Entries provided:
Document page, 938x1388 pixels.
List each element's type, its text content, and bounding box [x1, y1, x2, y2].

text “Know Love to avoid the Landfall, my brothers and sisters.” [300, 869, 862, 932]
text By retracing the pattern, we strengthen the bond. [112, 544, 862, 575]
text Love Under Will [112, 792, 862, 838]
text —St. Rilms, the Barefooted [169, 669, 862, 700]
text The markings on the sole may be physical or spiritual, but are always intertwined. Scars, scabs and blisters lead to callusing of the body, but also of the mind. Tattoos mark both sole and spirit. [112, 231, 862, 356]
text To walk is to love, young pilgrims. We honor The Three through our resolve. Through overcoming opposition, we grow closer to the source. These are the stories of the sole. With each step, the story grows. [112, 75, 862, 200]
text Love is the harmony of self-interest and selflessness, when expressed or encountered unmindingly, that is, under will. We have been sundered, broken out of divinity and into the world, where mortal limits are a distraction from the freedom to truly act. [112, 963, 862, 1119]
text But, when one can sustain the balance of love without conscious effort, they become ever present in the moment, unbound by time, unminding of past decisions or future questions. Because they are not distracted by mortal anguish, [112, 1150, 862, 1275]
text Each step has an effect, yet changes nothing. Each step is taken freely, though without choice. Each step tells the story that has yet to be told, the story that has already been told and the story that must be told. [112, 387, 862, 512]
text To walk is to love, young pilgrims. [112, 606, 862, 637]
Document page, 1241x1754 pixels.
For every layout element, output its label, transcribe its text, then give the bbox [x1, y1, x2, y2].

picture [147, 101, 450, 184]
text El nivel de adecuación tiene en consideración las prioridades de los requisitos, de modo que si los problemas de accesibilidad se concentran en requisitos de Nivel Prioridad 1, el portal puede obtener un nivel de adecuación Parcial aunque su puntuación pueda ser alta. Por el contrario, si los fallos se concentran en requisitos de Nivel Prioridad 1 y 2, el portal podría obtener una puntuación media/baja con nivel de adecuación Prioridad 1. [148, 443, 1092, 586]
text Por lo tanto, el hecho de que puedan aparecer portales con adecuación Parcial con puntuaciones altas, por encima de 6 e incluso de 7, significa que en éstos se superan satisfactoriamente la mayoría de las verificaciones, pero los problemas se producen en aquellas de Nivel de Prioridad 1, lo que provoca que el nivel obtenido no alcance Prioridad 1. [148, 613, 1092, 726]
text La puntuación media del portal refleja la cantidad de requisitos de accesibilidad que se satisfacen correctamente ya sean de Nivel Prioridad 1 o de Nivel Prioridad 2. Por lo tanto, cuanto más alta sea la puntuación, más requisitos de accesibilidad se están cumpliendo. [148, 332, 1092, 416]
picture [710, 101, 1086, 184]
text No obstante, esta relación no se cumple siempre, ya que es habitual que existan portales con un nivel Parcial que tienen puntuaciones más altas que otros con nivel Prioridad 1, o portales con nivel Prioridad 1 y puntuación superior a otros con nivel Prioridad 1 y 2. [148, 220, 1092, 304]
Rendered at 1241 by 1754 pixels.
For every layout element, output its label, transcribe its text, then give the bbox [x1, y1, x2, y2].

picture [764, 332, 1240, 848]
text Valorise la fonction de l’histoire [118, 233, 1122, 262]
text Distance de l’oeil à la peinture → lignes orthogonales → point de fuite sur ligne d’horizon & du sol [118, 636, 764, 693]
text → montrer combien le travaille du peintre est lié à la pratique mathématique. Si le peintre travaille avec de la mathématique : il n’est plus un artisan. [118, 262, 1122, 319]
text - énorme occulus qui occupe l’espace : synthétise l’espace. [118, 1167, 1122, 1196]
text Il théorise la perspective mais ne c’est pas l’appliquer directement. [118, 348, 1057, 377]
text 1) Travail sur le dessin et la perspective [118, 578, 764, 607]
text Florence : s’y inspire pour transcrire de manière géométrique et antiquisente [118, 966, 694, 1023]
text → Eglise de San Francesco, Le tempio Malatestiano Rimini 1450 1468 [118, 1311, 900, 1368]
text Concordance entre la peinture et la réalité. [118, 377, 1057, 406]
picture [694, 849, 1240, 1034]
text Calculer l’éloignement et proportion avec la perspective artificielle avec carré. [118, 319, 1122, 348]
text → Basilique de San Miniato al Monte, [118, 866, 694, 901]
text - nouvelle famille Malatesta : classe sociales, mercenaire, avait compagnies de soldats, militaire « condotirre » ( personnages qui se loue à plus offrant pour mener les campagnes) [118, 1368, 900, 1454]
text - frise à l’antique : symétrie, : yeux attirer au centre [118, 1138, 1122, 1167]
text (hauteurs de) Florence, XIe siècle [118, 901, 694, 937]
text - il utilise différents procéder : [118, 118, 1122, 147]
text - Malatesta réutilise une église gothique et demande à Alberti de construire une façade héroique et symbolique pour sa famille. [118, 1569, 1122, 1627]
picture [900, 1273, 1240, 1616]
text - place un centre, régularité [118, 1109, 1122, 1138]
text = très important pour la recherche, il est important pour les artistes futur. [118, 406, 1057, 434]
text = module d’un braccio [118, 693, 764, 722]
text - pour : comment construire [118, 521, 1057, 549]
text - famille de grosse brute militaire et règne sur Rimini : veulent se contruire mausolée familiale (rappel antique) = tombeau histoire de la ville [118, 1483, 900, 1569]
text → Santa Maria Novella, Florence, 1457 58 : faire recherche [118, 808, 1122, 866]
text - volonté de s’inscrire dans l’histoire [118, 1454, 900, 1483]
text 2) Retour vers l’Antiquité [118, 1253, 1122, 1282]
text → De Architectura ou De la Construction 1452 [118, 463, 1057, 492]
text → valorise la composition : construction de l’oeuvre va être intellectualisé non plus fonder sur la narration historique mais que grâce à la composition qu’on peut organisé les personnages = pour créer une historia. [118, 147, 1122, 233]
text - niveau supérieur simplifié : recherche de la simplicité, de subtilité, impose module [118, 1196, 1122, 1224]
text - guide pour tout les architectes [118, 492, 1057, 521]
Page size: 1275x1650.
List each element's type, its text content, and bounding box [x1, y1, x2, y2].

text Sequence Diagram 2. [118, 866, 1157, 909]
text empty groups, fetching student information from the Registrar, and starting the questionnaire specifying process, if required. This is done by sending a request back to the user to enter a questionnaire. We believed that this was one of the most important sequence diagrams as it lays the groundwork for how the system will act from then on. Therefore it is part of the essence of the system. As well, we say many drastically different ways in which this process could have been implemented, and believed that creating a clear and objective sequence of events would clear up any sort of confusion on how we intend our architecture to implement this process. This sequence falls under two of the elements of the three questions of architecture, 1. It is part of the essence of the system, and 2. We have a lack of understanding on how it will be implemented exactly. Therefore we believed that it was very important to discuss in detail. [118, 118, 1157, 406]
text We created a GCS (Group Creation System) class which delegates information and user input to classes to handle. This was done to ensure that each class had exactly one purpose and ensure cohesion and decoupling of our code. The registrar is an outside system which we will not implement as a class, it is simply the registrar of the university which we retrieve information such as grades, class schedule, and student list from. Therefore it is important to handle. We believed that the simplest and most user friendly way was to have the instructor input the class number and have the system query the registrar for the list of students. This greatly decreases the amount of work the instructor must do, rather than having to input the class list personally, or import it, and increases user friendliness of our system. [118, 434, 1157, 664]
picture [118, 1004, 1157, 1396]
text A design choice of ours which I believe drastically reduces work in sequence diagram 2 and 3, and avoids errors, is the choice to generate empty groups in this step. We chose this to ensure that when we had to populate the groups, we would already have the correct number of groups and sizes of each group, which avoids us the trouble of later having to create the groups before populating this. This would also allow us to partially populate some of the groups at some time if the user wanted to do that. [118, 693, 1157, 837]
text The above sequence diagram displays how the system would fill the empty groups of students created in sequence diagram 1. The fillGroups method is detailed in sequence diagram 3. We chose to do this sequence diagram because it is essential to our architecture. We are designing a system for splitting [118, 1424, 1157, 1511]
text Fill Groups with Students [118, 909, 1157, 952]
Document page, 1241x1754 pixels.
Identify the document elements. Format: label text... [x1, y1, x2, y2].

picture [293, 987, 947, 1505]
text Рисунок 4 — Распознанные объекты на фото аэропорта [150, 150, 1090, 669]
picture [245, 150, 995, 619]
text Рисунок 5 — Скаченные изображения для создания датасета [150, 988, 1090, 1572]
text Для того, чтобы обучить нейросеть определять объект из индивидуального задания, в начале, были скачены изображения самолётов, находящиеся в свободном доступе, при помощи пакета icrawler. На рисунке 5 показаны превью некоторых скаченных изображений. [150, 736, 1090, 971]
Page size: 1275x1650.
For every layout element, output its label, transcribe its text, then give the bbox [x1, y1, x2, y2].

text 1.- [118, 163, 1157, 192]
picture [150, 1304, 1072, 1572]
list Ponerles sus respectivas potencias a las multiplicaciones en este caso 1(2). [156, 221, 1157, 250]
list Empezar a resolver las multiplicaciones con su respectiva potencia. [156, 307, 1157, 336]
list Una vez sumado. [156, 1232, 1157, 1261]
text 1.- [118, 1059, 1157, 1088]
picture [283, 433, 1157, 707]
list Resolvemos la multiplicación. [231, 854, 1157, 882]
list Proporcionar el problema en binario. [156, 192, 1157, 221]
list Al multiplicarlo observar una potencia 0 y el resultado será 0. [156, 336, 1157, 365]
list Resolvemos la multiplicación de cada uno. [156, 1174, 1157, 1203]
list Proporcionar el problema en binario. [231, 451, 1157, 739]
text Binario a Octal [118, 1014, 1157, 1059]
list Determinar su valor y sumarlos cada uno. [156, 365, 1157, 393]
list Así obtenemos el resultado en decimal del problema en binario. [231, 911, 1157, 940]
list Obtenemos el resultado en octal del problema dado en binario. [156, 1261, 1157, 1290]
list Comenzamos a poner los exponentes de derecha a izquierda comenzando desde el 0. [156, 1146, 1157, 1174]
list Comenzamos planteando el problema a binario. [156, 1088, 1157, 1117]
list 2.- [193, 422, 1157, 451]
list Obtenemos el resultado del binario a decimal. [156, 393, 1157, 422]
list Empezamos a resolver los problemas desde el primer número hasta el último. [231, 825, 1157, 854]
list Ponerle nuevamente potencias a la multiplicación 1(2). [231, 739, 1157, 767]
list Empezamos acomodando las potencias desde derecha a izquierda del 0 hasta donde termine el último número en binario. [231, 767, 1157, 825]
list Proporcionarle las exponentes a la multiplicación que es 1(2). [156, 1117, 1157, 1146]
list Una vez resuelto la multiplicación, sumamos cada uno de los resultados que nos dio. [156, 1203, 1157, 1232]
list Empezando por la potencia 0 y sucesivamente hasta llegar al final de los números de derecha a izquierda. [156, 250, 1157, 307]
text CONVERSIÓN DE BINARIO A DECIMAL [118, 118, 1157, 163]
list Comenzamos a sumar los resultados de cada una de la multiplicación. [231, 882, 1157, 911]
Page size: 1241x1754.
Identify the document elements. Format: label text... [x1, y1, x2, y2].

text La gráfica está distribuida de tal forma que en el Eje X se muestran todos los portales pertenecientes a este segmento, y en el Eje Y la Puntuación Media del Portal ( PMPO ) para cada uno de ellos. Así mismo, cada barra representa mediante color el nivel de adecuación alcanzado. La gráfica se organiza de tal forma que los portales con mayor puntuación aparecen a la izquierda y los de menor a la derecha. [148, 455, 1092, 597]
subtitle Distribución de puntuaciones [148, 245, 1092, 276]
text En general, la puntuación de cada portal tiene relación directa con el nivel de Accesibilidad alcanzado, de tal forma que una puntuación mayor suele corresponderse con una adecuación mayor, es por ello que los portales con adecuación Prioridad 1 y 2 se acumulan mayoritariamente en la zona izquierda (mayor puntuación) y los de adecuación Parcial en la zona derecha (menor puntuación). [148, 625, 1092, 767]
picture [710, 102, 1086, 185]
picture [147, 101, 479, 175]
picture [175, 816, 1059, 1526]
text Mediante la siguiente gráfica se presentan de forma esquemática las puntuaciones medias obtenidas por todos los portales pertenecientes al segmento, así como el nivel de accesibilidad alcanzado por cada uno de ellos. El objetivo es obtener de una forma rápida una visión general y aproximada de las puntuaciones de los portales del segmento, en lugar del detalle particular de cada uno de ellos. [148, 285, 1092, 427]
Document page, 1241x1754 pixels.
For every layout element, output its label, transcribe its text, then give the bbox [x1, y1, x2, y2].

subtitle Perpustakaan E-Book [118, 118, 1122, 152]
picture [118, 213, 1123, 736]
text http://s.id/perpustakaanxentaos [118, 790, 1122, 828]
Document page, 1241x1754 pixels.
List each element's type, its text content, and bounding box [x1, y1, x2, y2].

What this task involves: Convert the lines running from the one containing "text La gráfica" through the one containing "subtitle Distribución de", inclusive, into a JSON list of strings with one string per line, omitting any blank lines.

Task output:
[
  "text La gráfica está distribuida de tal forma que en el Eje X se muestran todos los portales pertenecientes a este segmento, y en el Eje Y la Puntuación Media del Portal ( PMPO ) para cada uno de ellos. Así mismo, cada barra representa mediante color el nivel de adecuación alcanzado. La gráfica se organiza de tal forma que los portales con mayor puntuación aparecen a la izquierda y los de menor a la derecha. [148, 455, 1092, 597]",
  "subtitle Distribución de puntuaciones [148, 245, 1092, 276]"
]